Oh, the poor suckers at Citigroup Inc. and Bank of America Corp.
fooled about the stench of their own garbage by those sneaky credit raters at Standard & Poor’s.
The U.S. Justice Department made some peculiar allegations in its lawsuit this week against S&P and its parent, McGraw-Hill Cos.
According to the government, Citigroup was defrauded by S&P credit ratings on subprime mortgage bonds that Citigroup itself created and sold. Bank of America, too, allegedly was defrauded by S&P in the same way.
If this doesn’t make sense, that’s the point. The notion is far-fetched. No wonder S&P wouldn’t agree to a settlement and told the government to see it in court.

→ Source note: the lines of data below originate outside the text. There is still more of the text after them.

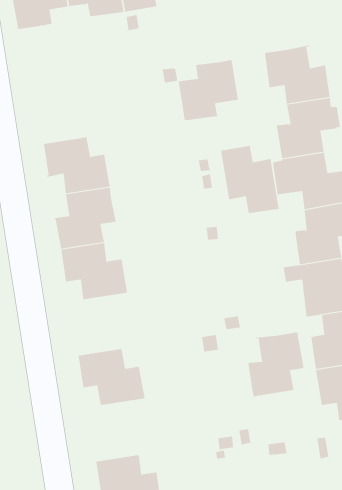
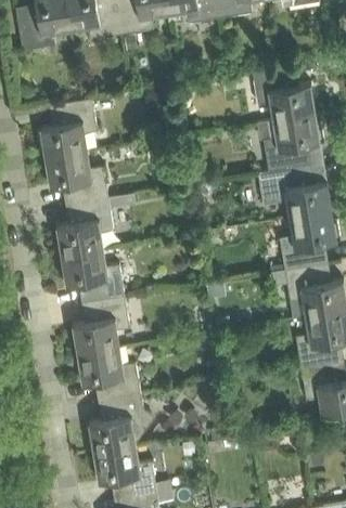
building: [178,59,239,121] -> none
building: none -> [39,96,98,156]
building: [221,143,279,214] -> none
building: none -> [72,295,129,353]
building: [246,331,304,397] -> none
building: none -> [88,393,154,452]

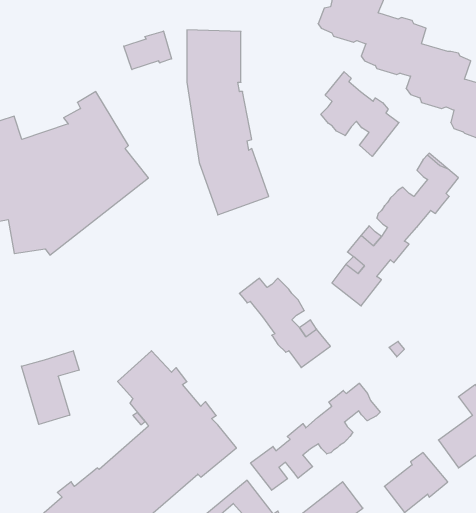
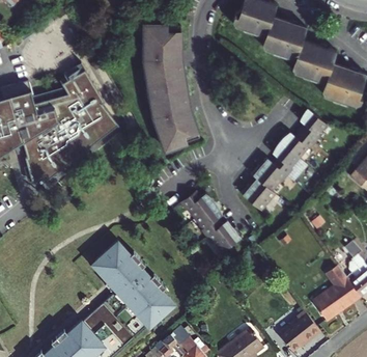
building: [124,31,172,70] -> none
building: [321,72,399,156] -> none
building: [21,351,79,424] -> none
building: [251,383,380,490] -> none

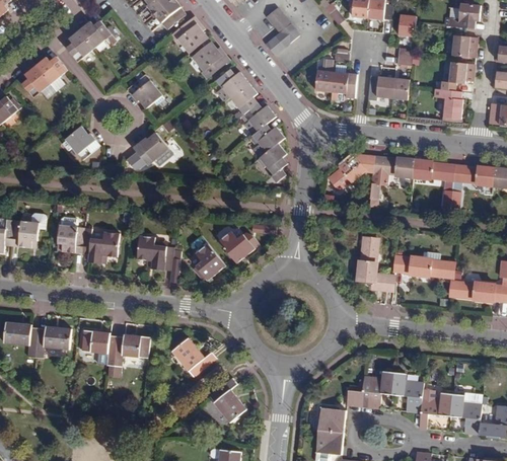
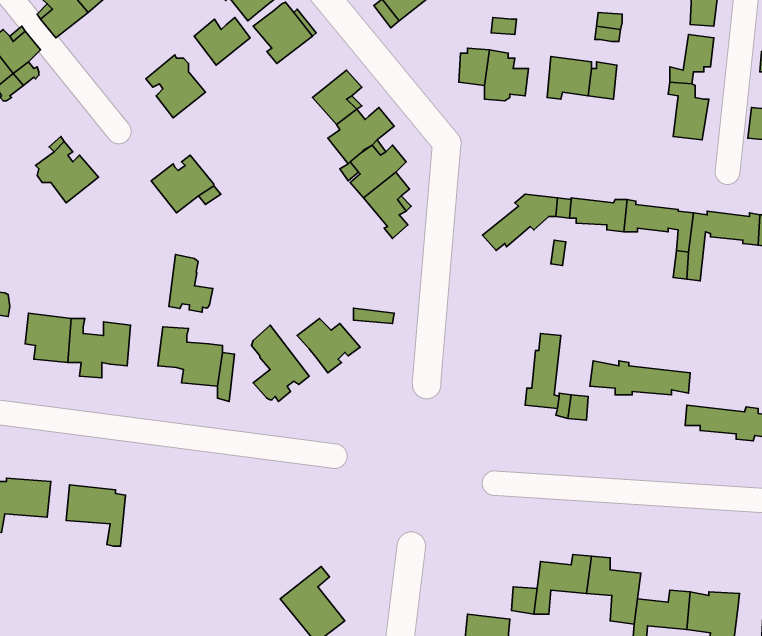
building: [214,70,247,98] -> [194,18,250,65]
building: none -> [169,254,213,312]
building: [107,333,149,373] -> none
building: [171,336,217,377] -> none

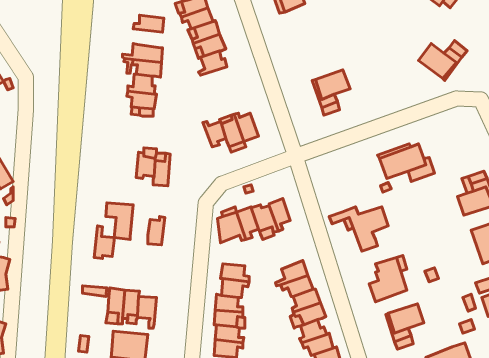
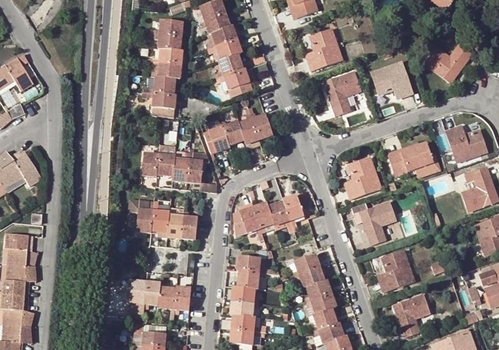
building: none -> [305,29,342,70]
building: none -> [153,33,182,51]
building: none -> [371,62,412,97]
building: none -> [218,68,252,97]
building: none -> [203,119,229,154]
building: none -> [445,125,487,162]
building: none -> [141,149,159,177]
building: none -> [187,152,203,184]
building: none -> [344,157,380,199]
building: none -> [181,212,198,240]
building: [94,226,114,259] -> [151,200,170,231]
building: none -> [174,286,191,313]

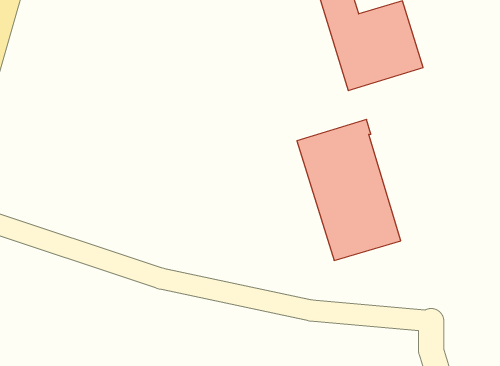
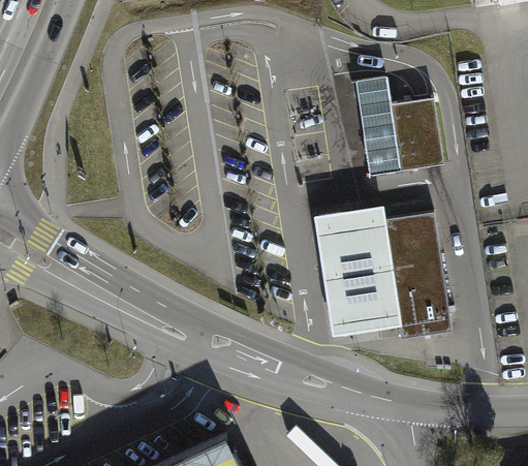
building: none -> [383,214,453,340]

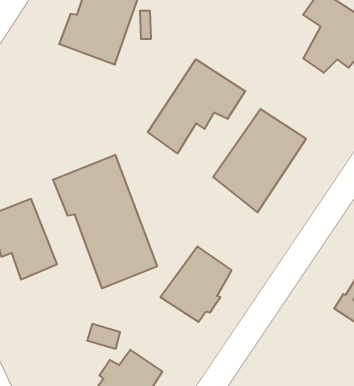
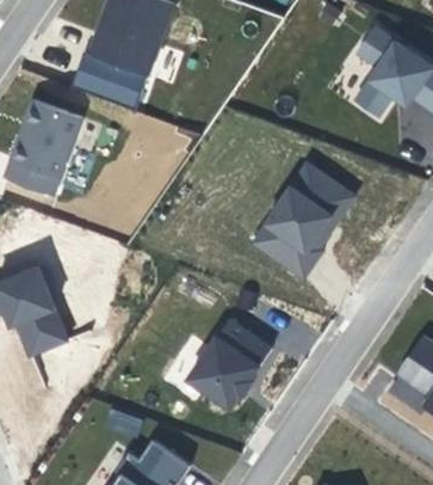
building: none -> [8,97,85,195]
building: [148,59,245,153] -> none
building: [53,155,157,288] -> none

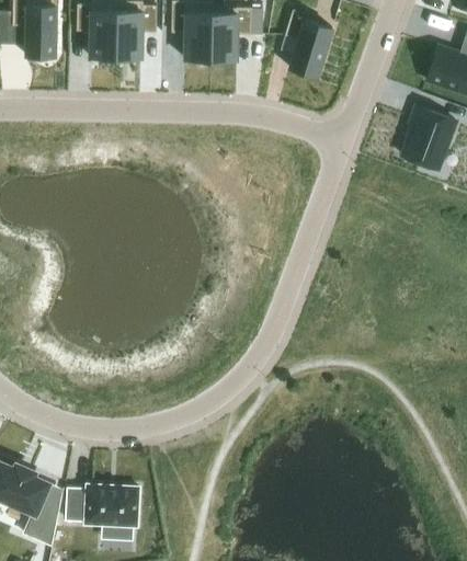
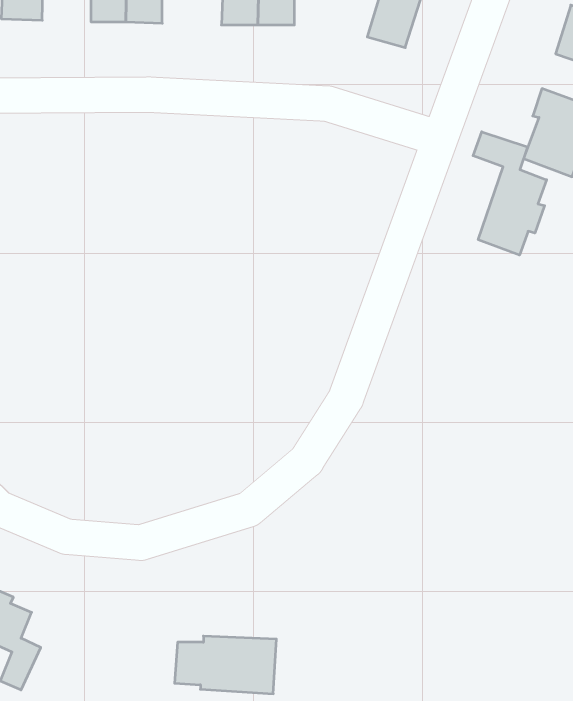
building: none -> [473,132,547,255]
building: [67,486,140,528] -> [175,636,276,694]

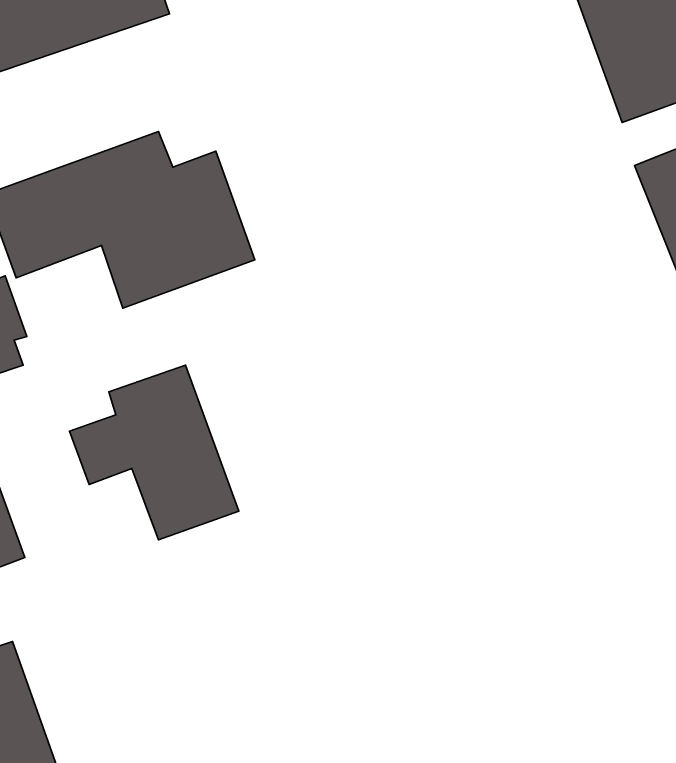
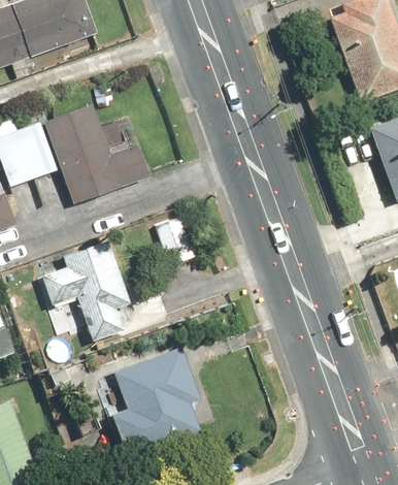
building: none -> [114,348,205,460]

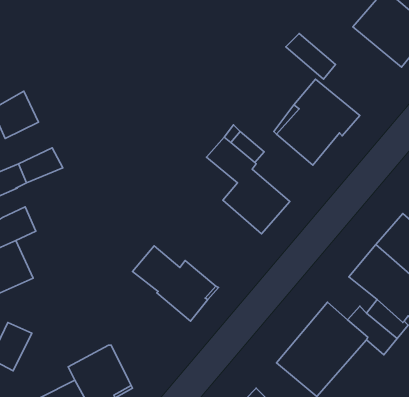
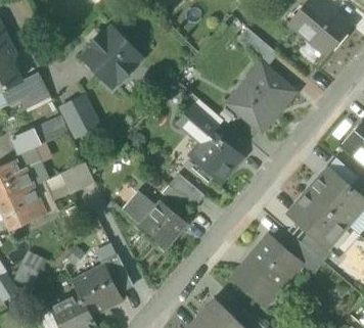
building: none -> [81,26,143,88]
building: none -> [60,95,98,136]
building: none -> [60,163,94,194]
building: none -> [168,174,206,208]
building: none -> [101,254,133,293]

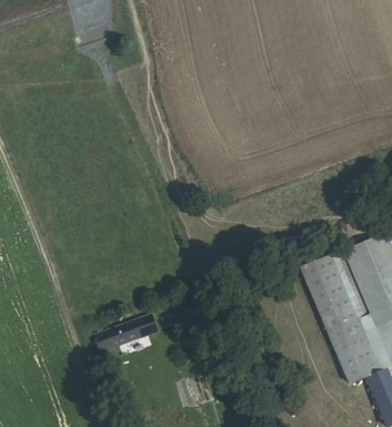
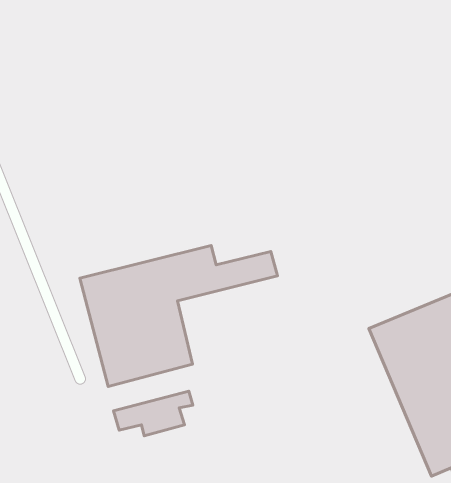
building: none -> [80,246,278,387]

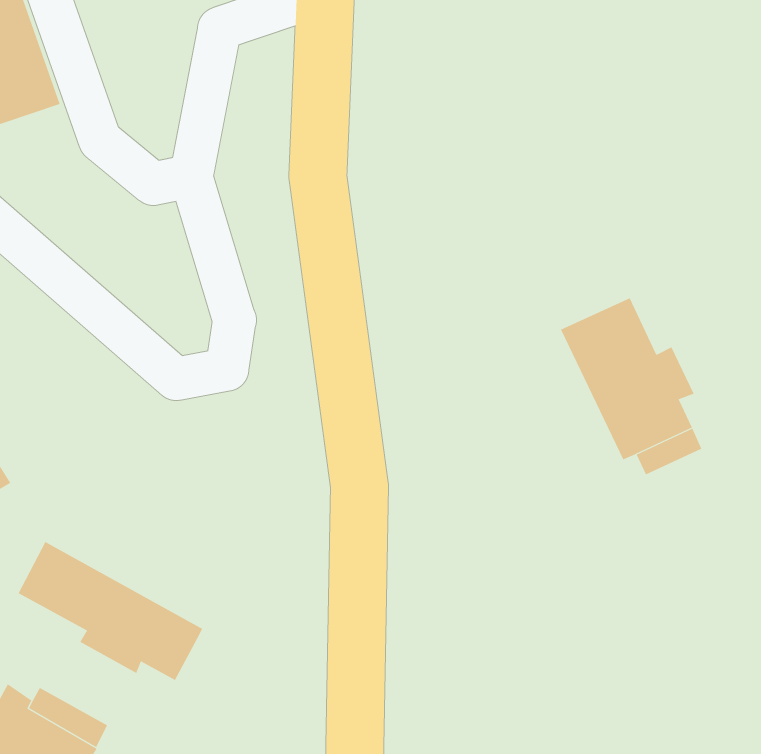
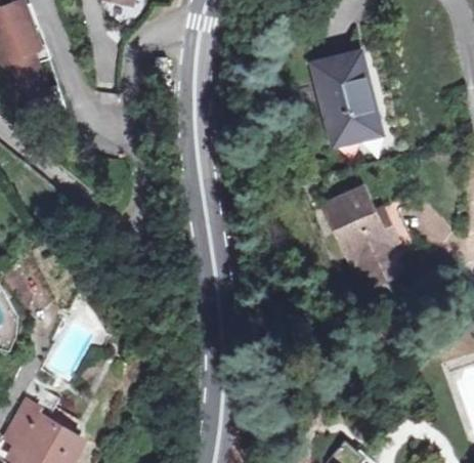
building: none -> [313,53,373,144]
building: [18,541,203,681] -> none

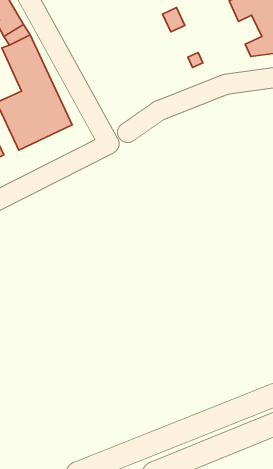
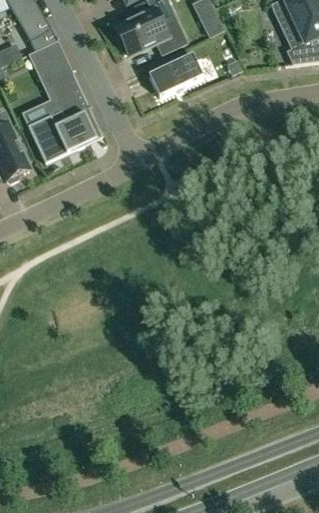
building: none -> [115,8,187,54]
building: none -> [148,53,203,96]

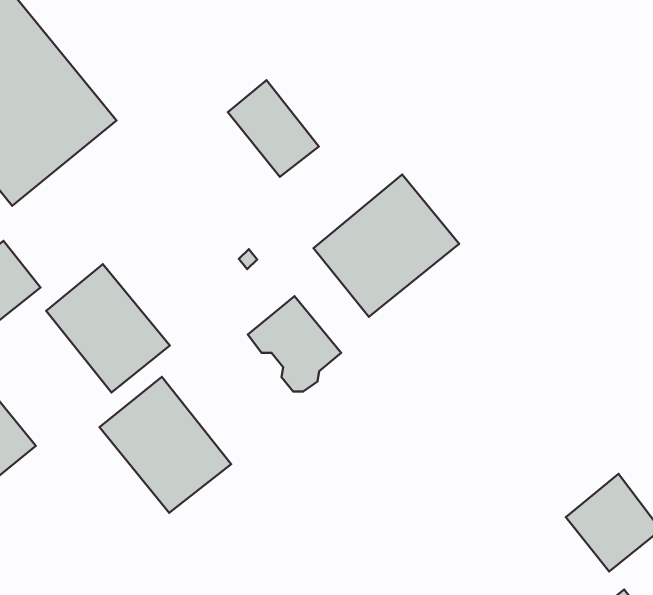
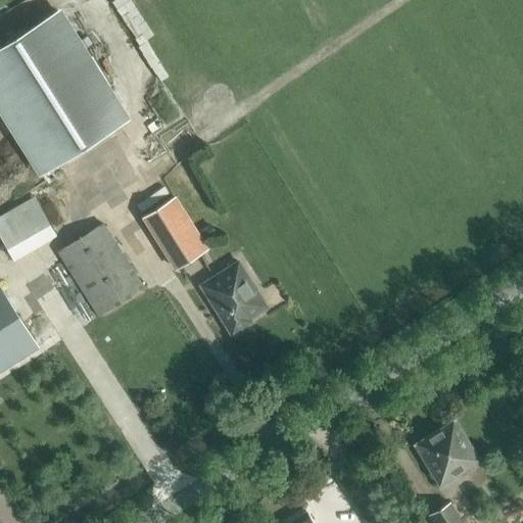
building: [228,80,319,177] -> [144,199,206,270]
building: [313,175,459,317] -> none
building: [100,377,231,513] -> none

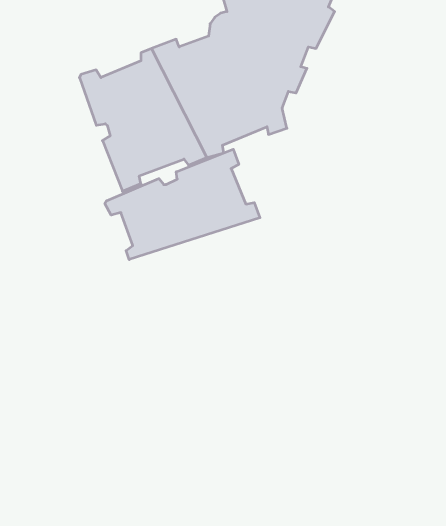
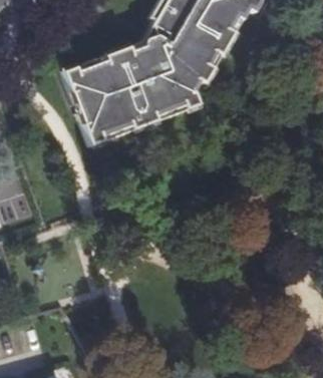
building: [105,149,260,260] -> none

Here’s the gist. Near the end of its 119-page complaint, the Justice Department listed about two-dozen collateralized- debt obligations issued in 2007 as examples where S&P allegedly defrauded banks and credit unions. It was important that the Justice Department be able to identify such lenders as investors, because it’s suing S&P under a 1989 statute that covers frauds against federally insured financial institutions.
Under the government’s theory, Citigroup and Bank of America paid S&P for ratings that convinced the banks their own CDO offal was rock-solid. And because S&P deceived them into thinking the best of their own rubbish, these banks and other lenders suffered more than $5 billion of investment losses, according to the suit.
For nine of the CDOs, the government’s complaint listed Citigroup as the harmed investor -- without mentioning that Citigroup’s investment-banking division had managed the bonds’ offerings. The complaint identified Bank of America as the defrauded CDO investor in two instances, also without mentioning that its securities unit underwrote those bonds.
It’s a novel concept. If only S&P had given honest opinions to Citigroup and Bank of America -- which were paying S&P millions of dollars for ratings -- then the banks would have realized they were buying ticking time bombs from themselves. And who knows? Maybe they could have found some other hapless chumps to immolate instead, if S&P had told them in time.